Here are a couple of things we found peculiar to Rome, and they both very much go together:

 

1. Pickpockets. These guys (at least all we saw were men) are aggressive and they pose as staff of wherever you are, attempting to help. We mostly experienced it in the Rome train station, and we were batting them away like flies. “No, that’s OK, we got it.” They offer to help – show you where something is, how to use ticket machines, etc. – and then stay Very Close To You while you’re doing whatever you’re doing. We kept checking our pockets every few steps to make sure we had everything. Dan lost his room key for sure, and wonders if that’s how. It’s so bad, the AMT-like machine where you buy your train tickets have warnings on them, essentially saying: only allow uniformed staff to assist you, everyone else is pickpocket!

 

2. Scalpers and other visitor scams. We noticed it the first day as we were walking up to the Colosseum.

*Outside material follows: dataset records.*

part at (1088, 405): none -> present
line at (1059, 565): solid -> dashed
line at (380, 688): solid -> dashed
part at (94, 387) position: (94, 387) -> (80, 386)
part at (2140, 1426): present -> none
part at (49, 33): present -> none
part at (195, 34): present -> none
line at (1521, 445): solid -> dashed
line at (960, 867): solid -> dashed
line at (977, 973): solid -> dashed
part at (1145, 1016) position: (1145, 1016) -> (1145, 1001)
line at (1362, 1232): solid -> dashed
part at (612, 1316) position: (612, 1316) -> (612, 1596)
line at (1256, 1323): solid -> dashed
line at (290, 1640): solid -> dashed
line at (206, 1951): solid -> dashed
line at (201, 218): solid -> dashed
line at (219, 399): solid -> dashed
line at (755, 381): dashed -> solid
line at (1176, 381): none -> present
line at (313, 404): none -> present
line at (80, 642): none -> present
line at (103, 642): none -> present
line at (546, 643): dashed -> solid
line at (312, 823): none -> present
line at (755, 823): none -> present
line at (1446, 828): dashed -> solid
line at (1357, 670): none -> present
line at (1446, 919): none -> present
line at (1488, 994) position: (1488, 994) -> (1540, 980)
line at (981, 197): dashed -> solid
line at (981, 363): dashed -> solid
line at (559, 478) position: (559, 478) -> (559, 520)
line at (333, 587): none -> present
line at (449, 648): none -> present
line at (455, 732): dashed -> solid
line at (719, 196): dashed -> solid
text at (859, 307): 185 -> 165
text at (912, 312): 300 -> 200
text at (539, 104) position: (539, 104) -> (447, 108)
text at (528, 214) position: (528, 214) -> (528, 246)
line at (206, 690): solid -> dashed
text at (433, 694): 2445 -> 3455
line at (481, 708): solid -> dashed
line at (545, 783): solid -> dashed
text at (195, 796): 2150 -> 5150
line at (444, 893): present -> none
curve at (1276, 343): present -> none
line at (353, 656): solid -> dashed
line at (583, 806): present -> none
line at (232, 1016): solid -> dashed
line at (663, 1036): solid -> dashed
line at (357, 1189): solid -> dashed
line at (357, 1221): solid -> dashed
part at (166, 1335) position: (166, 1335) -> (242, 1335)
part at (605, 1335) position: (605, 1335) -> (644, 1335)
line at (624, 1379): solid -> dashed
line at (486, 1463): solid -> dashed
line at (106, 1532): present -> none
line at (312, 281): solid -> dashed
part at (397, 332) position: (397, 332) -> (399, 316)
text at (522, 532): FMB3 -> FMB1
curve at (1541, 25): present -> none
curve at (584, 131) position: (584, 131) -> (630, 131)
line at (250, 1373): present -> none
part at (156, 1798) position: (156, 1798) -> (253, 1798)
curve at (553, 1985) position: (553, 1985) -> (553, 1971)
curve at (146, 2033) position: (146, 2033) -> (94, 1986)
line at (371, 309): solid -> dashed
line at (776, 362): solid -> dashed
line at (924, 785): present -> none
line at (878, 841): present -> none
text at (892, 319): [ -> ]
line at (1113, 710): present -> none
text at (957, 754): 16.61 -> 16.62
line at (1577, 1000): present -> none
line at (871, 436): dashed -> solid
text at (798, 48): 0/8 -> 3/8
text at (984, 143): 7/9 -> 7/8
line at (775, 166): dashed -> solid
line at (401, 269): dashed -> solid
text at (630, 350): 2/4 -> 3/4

This very loud announcement about where to buy tickets, and what the actual ticket prices were, with a “be aware” message of the folks on the street trying to sell you “skip the line” tickets that wouldn’t have that effect, or other scalping scams. There were people hanging out the subway entrance at the train station doing the same thing; we saw it at the Vatican, too. If this has happened in other cities, we didn’t notice it. Here, it seemed to be everywhere.

 

This was the shortest trip we’ve done to Europe. Eight days on the ground worked pretty well; wouldn’t want to do less than that. The next one will be a bit longer, and it’s already booked for the last week of August heading into Labor Day weekend. That will start in Vienna, with a side trip to Bratislava, Slovakia. Then Prague, Dresden (Germany), and finally Berlin. That will sort of complete our initial circle around Europe. We discussed several ideas about the one after that, but lots can happen between now and then so I won’t attempt to comment on it now.
We’ll be back in August and hope to see you then.